Im Frühjahr 2021 beauftragte das Staatssekretariat für Migration SEM Expert*innen von Unisanté und des Waadtländer Unispitals mit der Erarbeitung eines Berichts zur Suizidprävention in den Bundesasylzentren der Region Westschweiz (Boudry, Vallorbe und Giffers). Die Expert*innengruppe befragte das Personal, führte Besuche vor Ort durch und nahm die zahlreichen Verordnungen und Konzepte der Verwaltung genau unter die Lupe.

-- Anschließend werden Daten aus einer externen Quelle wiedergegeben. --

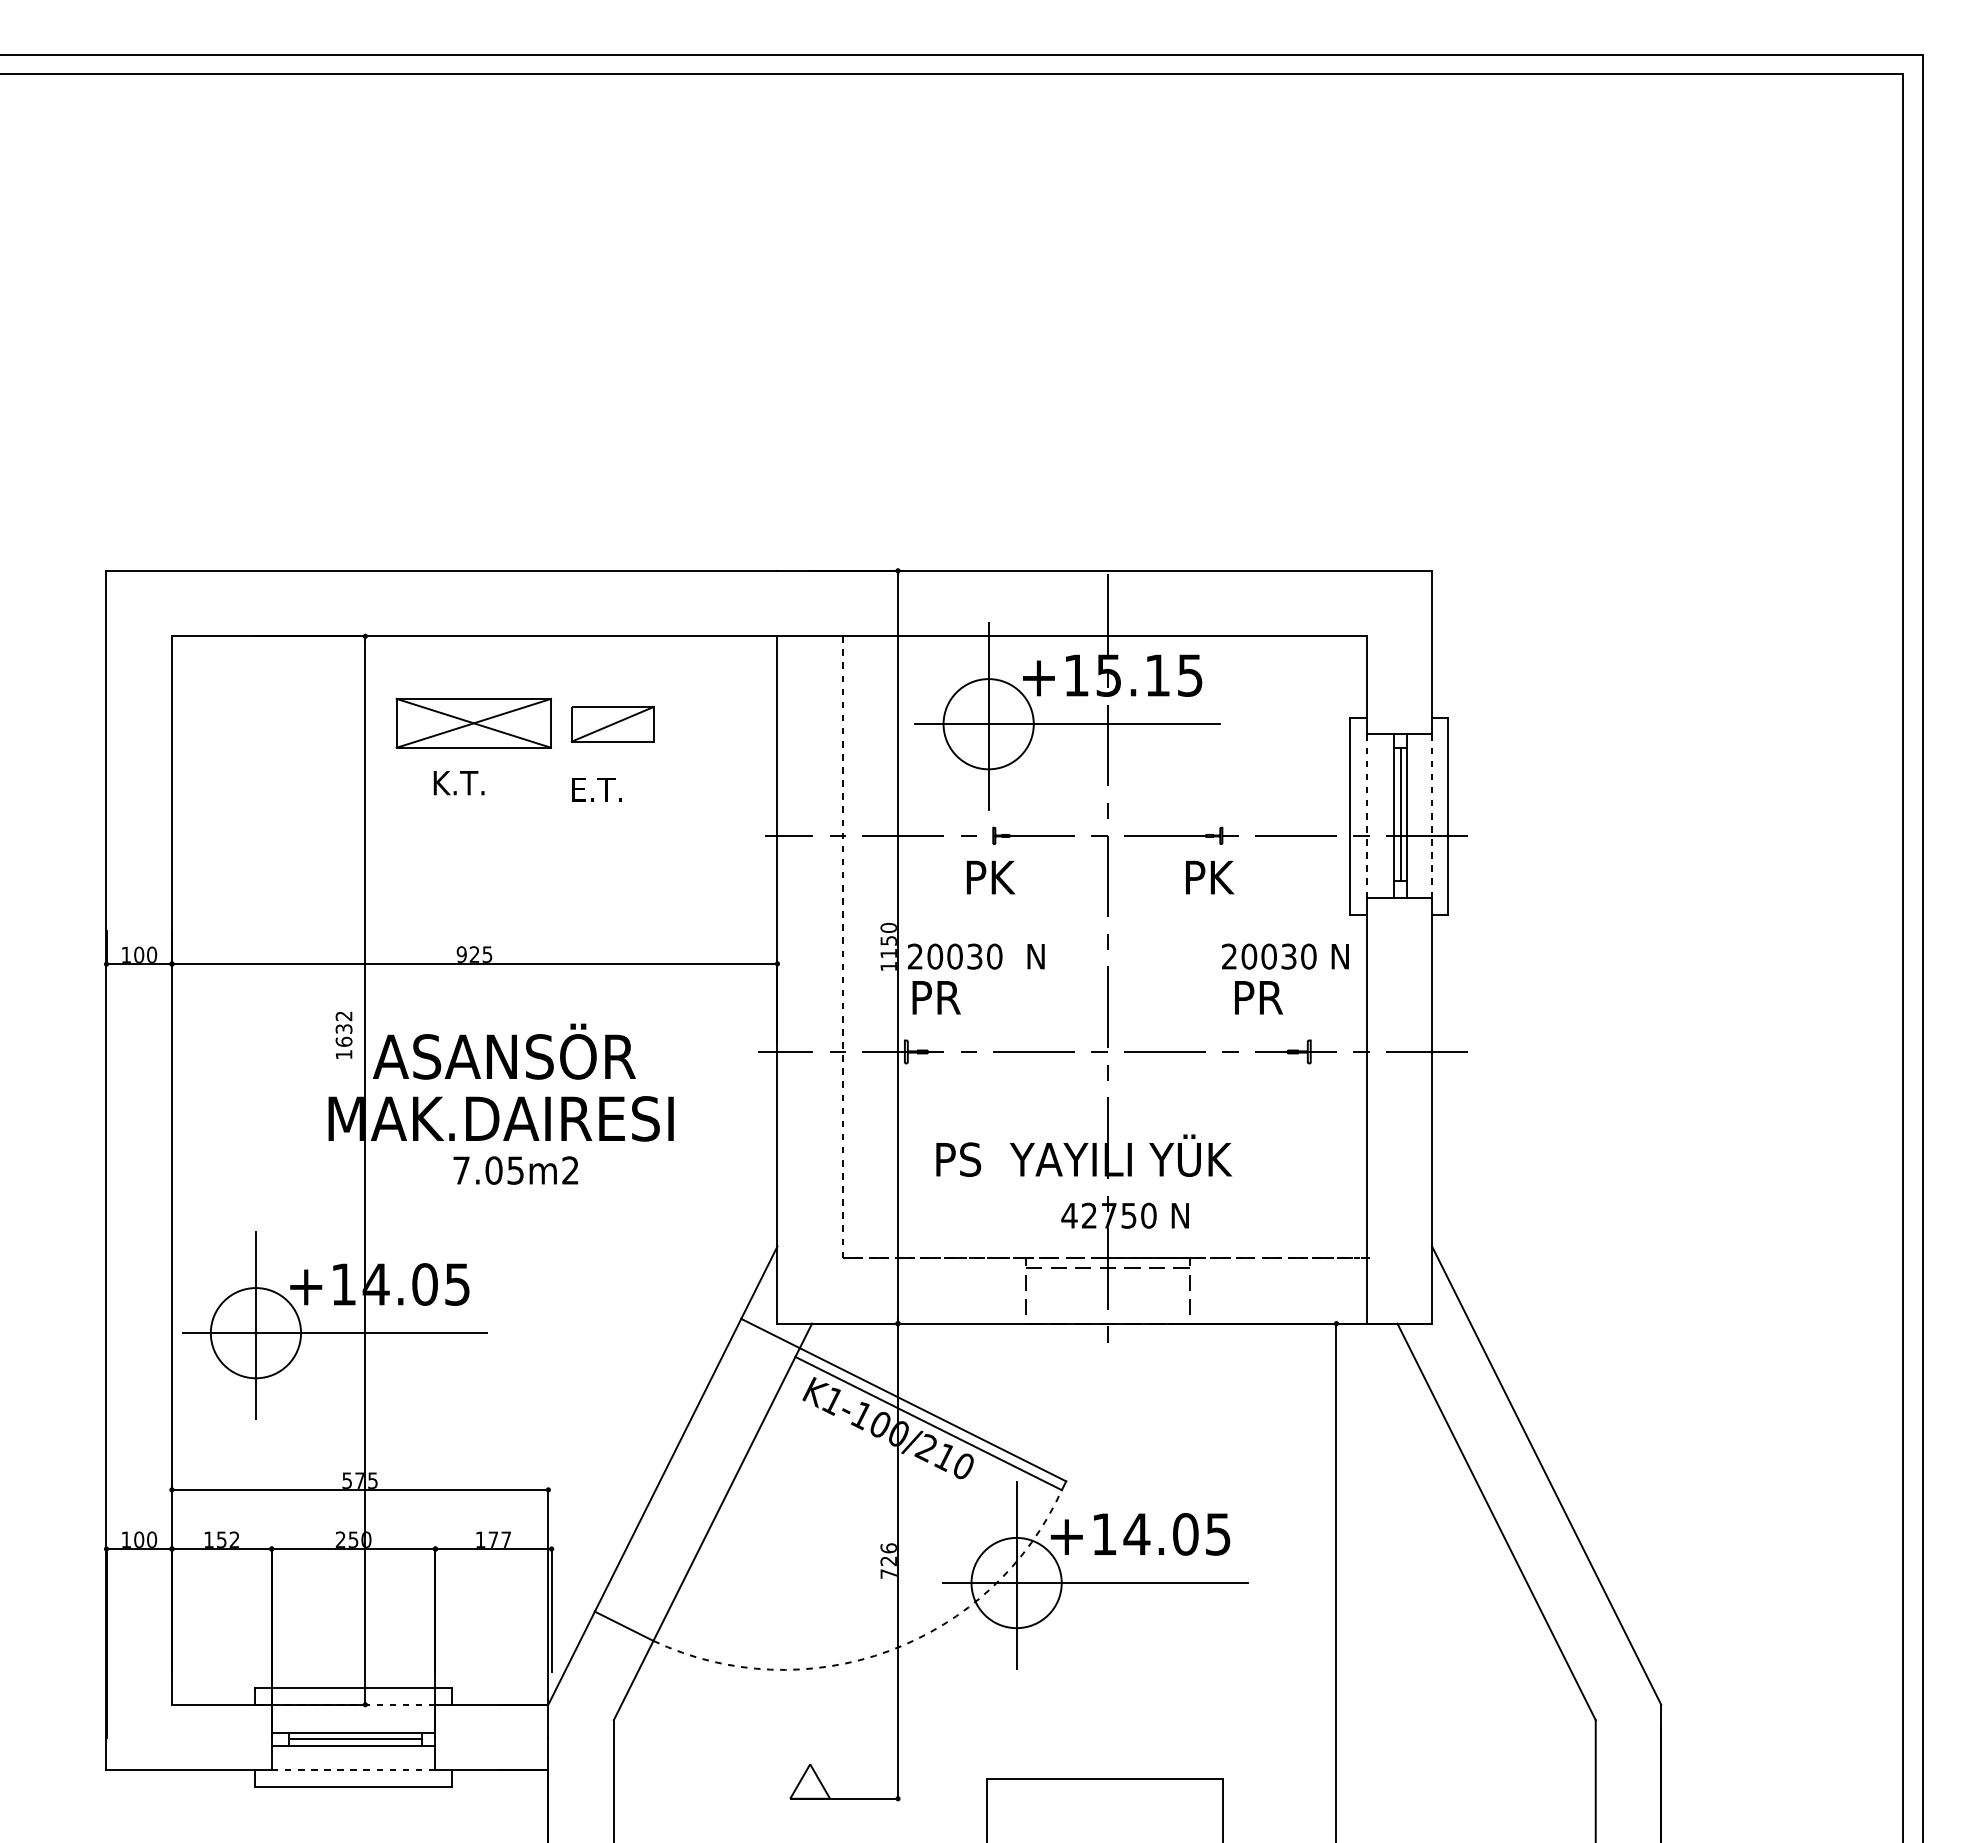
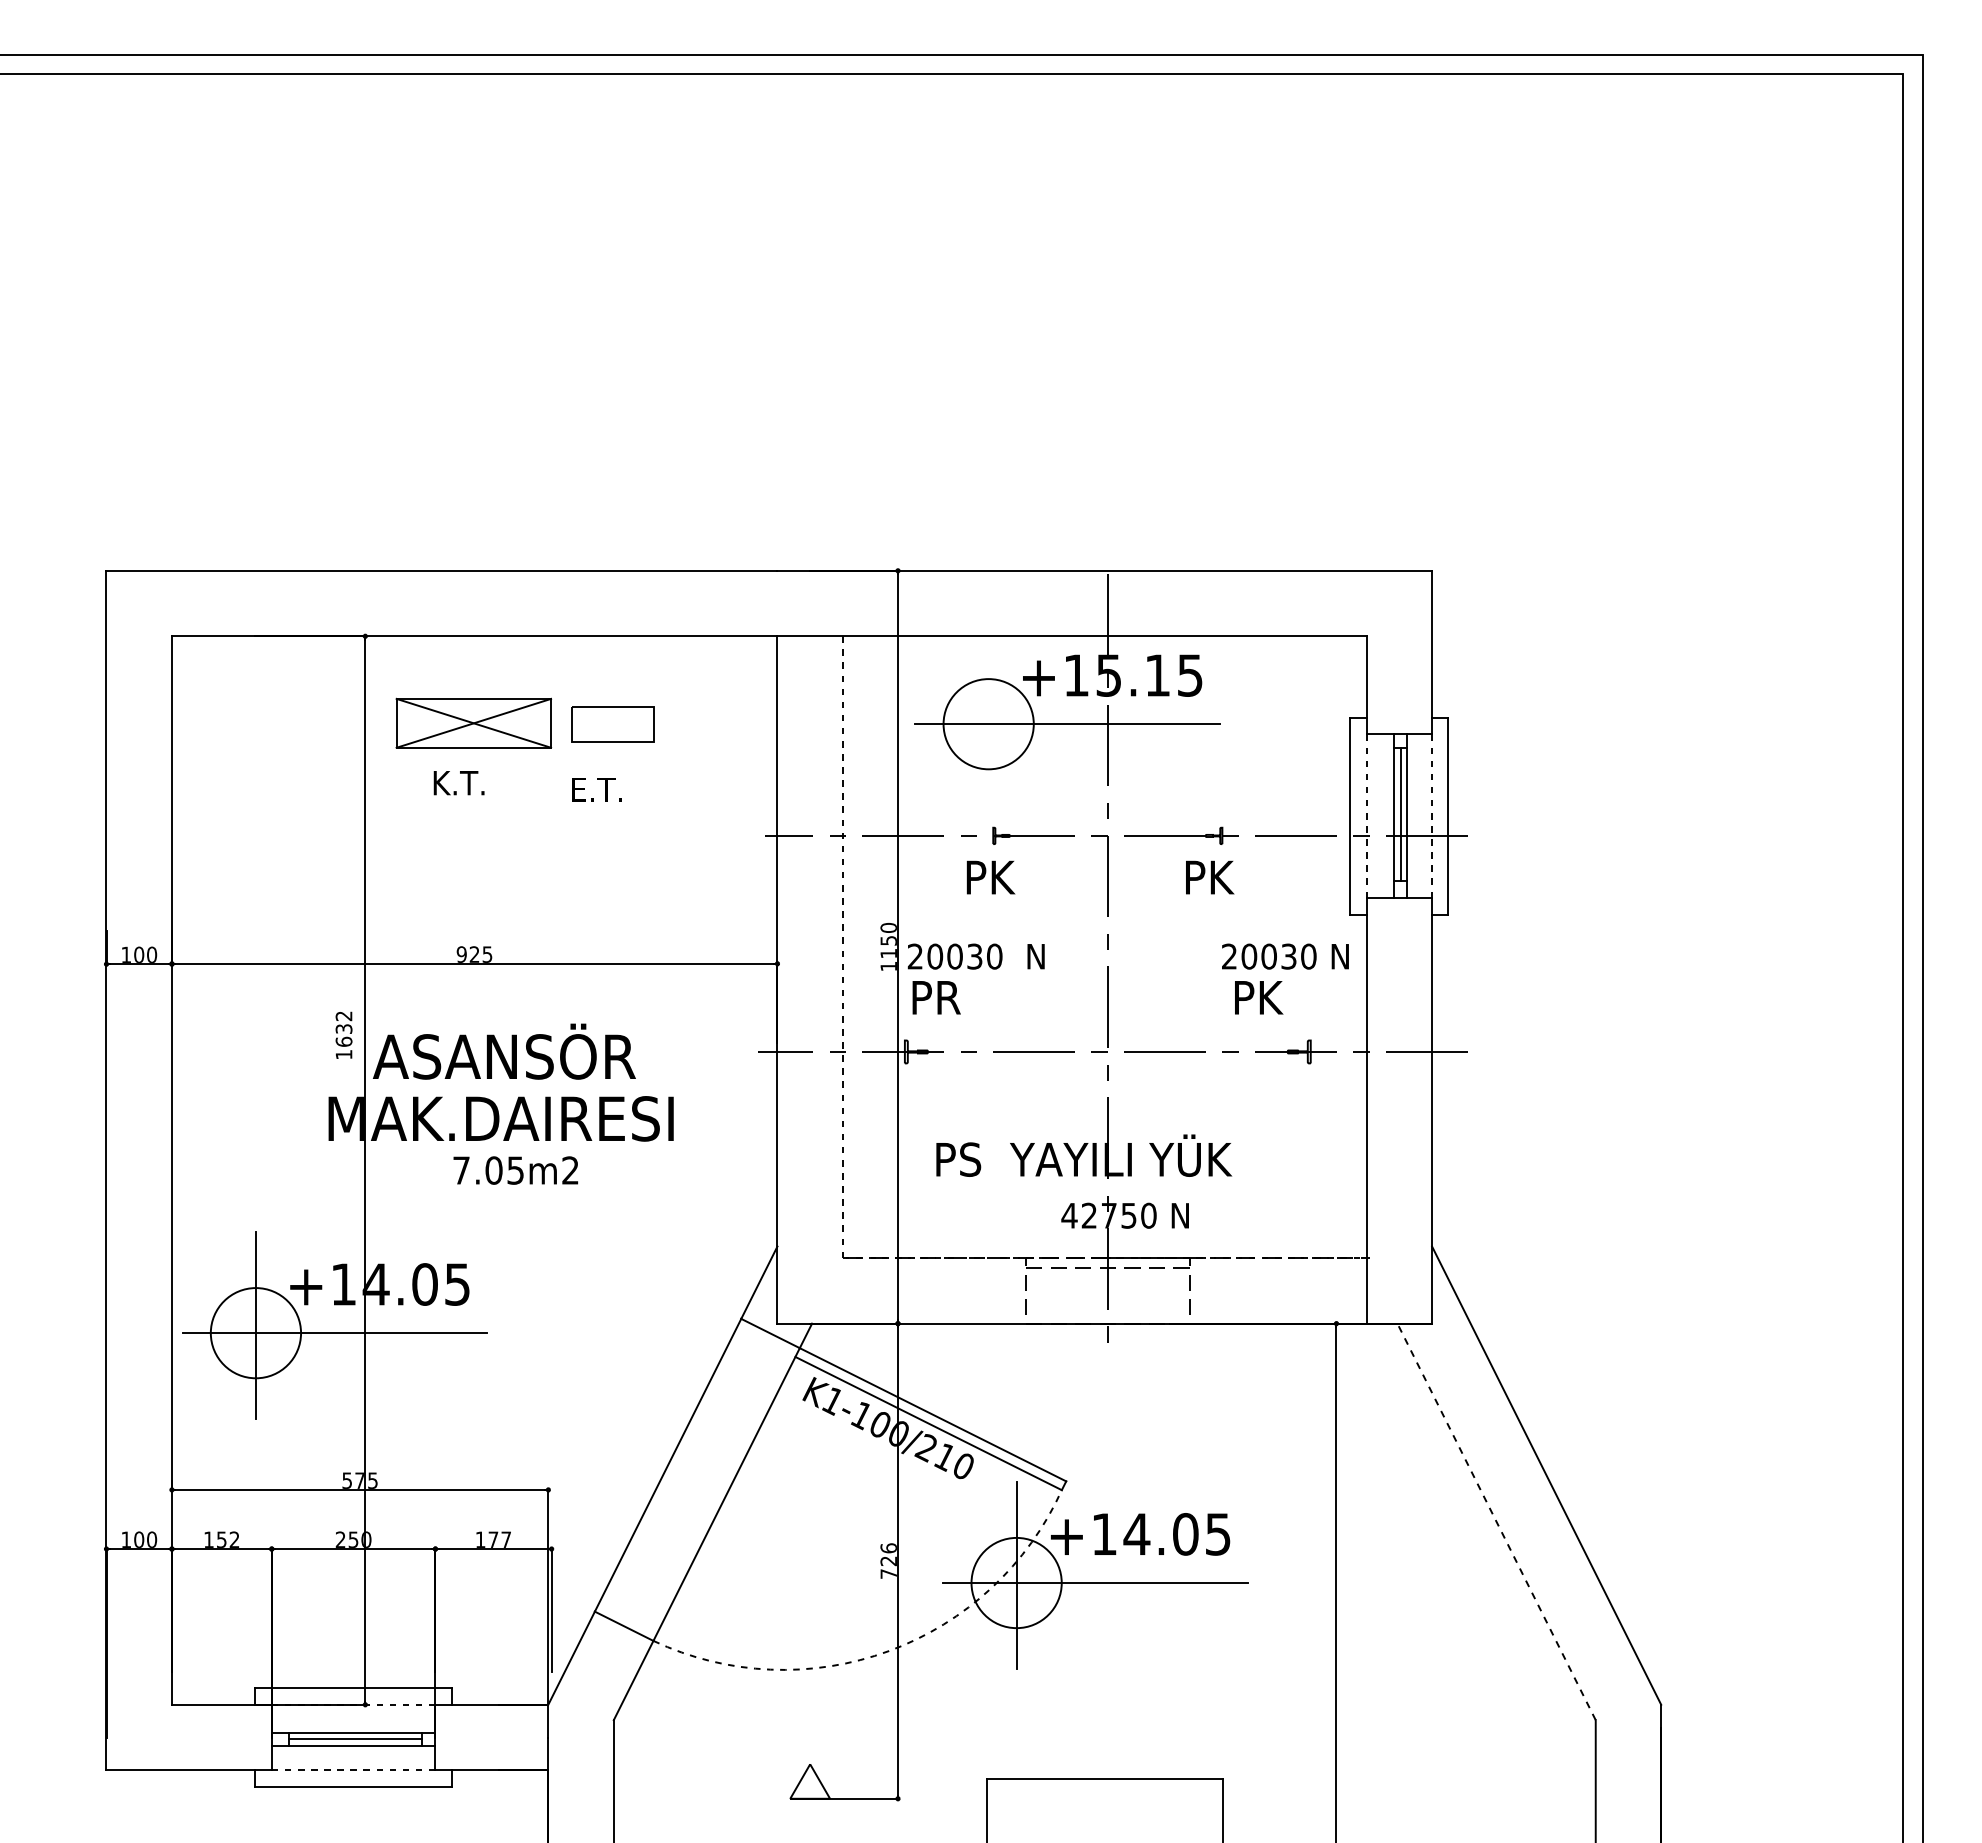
line at (988, 716): present -> none
line at (612, 723): present -> none
text at (1273, 997): PR -> PK
line at (1496, 1521): solid -> dashed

Der fertige Bericht lag im Dezember 2021 vor, wurde vom SEM aber erst im Mai 2022 diskret online aufgeschaltet. Der Westschweizer Radiosender RTS hat das Thema aufgegriffen. Ausserhalb von Aktivist*innenkreisen wurde dem Bericht (FR) in der Deutschschweiz bisher so gut wie keine Beachtung geschenkt.
Das SEM fasst auf seiner Website zusammen: «Die Expertinnen und Experten beurteilen die Situation insgesamt als gut. Sie zeigen aber auch Wege zur Optimierung der Betreuung und zu einem einheitlicheren Konzept auf.» Für die ZiAB ist dies eine befremdliche Schlussfolgerung für einen Bericht, der auf gravierende Mängel hinweist und rund zwanzig Empfehlungen ausspricht.

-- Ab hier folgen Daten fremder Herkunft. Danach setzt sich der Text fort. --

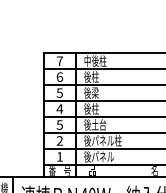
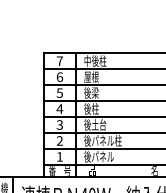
text at (91, 76): 後柱 -> 屋根
text at (59, 124): 5 -> 3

Selbstverletzende Handlungen und Suizidversuche betreffen zusätzlich zu den Asylsuchenden immer auch die Mitarbeitenden vor Ort – die Zahlen sprechen Bände. 87% der rund 500 Befragten aus unterschiedlichen Berufsgruppen (Betreuung, Rechtsschutz, Sicherheit, SEM, Lehrpersonen, Seelsorgende) gaben an, im Rahmen ihrer Arbeit bereits direkt oder indirekt mit der Äusserung von Suizidgedanken konfrontiert gewesen zu sein. 79% haben selbstverletzende Handlungen von Asylsuchenden direkt beobachtet. 56% des Personals waren einem Suizidversuch und 43% einem Tod durch Suizid ausgesetzt. Die Mehrheit der Mitarbeitenden haben die Unterstützung bei solchen Vorfällen als ungenügend eingestuft. Der Bericht konstatiert daher – wenig überraschend – ein hohes Risiko und teilweise bereits klare Anzeichen für Mitgefühlsmüdigkeit und Burnout (ähnlich dem Evaluations-Bericht zum Bundesasylzentrum Zürich). Der Bericht empfiehlt in diesem Zusammenhang regelmässige Supervision, spezifische Schulungen rund um das Thema Suizid und eine personelle Aufstockung des Gesundheitsteams.
Zudem empfohlen werden u.a. wöchentliche psychiatrische Konsultationen für die Asylsuchenden vor Ort, ein verbessertes Screening bei der Ankunft von Asylsuchenden und eine intensivierte Zusammenarbeit mit Suchtberatungsstellen. Der Bericht hält fest, dass suchtkranke Asylsuchende Suizidgedanken teilweise als Druckmittel äussern, um Medikamente zu erhalten. Dies könne beim Personal zu einer ‘Gegenhaltung’/’Abstumpfung’ führen, welche es zusätzlich erschwere, suizidale Absichten zu erkennen und ernst zu nehmen. Auf den Seiten 50-52 des Berichtes finden Sie alle Empfehlungen kompakt aufgelistet.
Im Mai hielt das SEM gegenüber RTS fest, dass die Empfehlungen aus dem Bericht derzeit ausgewertet würden, die Ukraine-Krise aber alle Dossiers verlangsame.
Die ZiAB begrüsst ausdrücklich, dass das SEM eine Evaluation zum Thema Suizidprävention in Bundesasylzentren bei einer externen Stelle in Auftrag gab. Die Befürchtung steht jedoch im Raum, dass einmal mehr ein Bericht mit vielen wertvollen Hinweisen auf (un)bekannte Missstände zu einem ‘Papiertiger’ verkommt, ohne den Alltag der Bewohner*innen von Bundesasylzentren zu verbessern. Die ZiAB wird sich in ihrem bilateralen Austausch mit dem SEM dafür einsetzen, dass dies nicht geschieht.